WORK INSTRUCTIONS:
Arrange the material below as a Markdown table with the columns Row and Line, starting at its first line and ending at the line containing "making informed decisions.", with blank lines left out.

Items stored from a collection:
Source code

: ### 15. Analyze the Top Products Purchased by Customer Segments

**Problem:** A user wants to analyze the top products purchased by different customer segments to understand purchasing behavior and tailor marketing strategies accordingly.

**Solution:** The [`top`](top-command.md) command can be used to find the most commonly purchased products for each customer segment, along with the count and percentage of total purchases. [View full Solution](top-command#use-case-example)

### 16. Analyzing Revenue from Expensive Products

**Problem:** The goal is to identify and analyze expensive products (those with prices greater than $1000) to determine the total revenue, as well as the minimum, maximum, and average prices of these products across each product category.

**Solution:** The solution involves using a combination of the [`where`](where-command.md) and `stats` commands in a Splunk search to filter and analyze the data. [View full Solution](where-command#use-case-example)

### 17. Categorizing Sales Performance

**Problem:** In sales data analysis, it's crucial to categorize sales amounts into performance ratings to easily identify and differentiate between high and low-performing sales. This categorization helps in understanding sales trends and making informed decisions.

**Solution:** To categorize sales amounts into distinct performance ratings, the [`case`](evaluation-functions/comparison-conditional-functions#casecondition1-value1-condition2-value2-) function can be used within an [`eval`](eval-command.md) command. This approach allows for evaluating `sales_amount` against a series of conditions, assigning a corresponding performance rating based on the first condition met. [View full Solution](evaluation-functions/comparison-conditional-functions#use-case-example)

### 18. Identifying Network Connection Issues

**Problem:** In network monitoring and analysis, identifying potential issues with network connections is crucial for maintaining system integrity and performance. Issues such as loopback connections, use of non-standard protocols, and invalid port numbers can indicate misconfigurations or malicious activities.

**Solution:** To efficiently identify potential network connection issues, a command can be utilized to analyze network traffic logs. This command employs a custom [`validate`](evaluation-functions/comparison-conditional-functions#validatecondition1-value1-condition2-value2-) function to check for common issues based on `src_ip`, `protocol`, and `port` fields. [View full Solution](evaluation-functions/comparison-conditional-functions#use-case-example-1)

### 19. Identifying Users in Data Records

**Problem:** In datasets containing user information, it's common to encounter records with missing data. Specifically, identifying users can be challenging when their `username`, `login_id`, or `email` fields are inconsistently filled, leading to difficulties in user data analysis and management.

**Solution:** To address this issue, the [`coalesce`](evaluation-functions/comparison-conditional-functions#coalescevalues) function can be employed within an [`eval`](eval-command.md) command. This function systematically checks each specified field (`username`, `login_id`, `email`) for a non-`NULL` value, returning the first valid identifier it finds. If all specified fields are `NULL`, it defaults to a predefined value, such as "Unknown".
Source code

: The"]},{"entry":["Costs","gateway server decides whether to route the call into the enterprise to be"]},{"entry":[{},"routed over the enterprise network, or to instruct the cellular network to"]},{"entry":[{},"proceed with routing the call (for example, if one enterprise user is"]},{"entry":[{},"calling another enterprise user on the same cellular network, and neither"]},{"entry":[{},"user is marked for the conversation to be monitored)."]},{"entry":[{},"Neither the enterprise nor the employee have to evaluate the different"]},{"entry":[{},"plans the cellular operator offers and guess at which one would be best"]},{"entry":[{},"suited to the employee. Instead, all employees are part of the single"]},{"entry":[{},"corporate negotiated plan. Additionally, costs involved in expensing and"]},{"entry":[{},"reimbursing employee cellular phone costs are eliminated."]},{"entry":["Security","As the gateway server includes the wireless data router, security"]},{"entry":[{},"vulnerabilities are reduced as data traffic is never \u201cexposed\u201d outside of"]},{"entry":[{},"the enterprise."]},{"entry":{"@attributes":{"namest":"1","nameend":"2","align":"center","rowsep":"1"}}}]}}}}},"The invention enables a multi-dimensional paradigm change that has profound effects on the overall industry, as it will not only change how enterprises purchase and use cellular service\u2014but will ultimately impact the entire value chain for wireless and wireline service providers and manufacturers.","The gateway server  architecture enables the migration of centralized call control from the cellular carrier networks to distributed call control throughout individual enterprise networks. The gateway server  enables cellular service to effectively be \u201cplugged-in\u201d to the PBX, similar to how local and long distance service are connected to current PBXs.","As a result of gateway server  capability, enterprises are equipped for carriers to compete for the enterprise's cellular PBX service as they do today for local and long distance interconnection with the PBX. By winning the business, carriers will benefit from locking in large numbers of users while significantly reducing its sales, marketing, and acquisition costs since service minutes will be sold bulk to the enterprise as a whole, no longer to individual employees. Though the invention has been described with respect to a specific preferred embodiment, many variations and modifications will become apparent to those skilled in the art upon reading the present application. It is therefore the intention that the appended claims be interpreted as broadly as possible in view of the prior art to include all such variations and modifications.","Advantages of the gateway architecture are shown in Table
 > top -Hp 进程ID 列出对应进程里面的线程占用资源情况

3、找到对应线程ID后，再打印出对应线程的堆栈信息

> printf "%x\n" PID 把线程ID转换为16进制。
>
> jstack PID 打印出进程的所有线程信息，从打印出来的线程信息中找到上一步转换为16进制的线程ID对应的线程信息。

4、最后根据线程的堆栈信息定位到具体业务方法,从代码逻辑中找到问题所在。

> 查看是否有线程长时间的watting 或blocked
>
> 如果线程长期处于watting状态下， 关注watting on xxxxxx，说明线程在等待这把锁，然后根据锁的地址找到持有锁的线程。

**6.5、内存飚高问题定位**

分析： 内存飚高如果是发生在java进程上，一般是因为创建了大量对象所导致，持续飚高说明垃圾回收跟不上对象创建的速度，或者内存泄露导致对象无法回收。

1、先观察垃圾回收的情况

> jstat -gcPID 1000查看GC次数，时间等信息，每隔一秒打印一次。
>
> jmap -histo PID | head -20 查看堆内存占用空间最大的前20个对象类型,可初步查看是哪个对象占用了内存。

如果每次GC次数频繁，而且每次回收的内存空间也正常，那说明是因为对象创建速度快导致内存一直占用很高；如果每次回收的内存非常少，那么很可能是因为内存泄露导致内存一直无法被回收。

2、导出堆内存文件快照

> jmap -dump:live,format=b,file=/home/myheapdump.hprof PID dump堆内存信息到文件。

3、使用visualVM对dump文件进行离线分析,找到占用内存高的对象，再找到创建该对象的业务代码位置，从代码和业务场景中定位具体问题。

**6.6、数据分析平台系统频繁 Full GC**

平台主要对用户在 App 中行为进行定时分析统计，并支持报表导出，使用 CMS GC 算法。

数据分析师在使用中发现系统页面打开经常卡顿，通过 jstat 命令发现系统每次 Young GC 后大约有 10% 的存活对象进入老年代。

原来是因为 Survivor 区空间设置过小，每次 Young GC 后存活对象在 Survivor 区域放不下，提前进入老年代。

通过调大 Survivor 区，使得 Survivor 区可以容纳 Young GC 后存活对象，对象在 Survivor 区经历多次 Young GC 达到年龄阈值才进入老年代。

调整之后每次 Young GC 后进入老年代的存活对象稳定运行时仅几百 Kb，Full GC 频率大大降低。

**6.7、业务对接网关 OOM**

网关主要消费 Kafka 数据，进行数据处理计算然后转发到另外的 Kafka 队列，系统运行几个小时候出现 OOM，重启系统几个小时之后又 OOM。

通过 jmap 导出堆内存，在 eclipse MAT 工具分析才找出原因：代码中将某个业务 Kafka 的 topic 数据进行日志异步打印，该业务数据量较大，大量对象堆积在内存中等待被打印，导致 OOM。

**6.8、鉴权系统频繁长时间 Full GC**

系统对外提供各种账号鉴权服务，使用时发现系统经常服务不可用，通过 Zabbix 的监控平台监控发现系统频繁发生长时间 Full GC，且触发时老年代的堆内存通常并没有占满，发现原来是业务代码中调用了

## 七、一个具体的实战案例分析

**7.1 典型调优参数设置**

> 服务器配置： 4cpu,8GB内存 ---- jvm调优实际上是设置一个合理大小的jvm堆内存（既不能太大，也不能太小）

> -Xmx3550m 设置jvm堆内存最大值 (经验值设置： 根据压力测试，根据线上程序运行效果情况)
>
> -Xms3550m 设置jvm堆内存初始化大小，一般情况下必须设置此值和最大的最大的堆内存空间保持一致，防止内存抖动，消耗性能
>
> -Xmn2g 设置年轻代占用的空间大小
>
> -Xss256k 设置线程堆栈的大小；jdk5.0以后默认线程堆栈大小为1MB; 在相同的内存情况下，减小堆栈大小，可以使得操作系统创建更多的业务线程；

WRITTEN RESPONSE:
| Row | Line |
|---|---|
| 1 | Source code |
| 2 | : ### 15. Analyze the Top Products Purchased by Customer Segments |
| 3 | **Problem:** A user wants to analyze the top products purchased by different customer segments to understand purchasing behavior and tailor marketing strategies accordingly. |
| 4 | **Solution:** The [`top`](top-command.md) command can be used to find the most commonly purchased products for each customer segment, along with the count and percentage of total purchases. [View full Solution](top-command#use-case-example) |
| 5 | ### 16. Analyzing Revenue from Expensive Products |
| 6 | **Problem:** The goal is to identify and analyze expensive products (those with prices greater than $1000) to determine the total revenue, as well as the minimum, maximum, and average prices of these products across each product category. |
| 7 | **Solution:** The solution involves using a combination of the [`where`](where-command.md) and `stats` commands in a Splunk search to filter and analyze the data. [View full Solution](where-command#use-case-example) |
| 8 | ### 17. Categorizing Sales Performance |
| 9 | **Problem:** In sales data analysis, it's crucial to categorize sales amounts into performance ratings to easily identify and differentiate between high and low-performing sales. This categorization helps in understanding sales trends and making informed decisions. |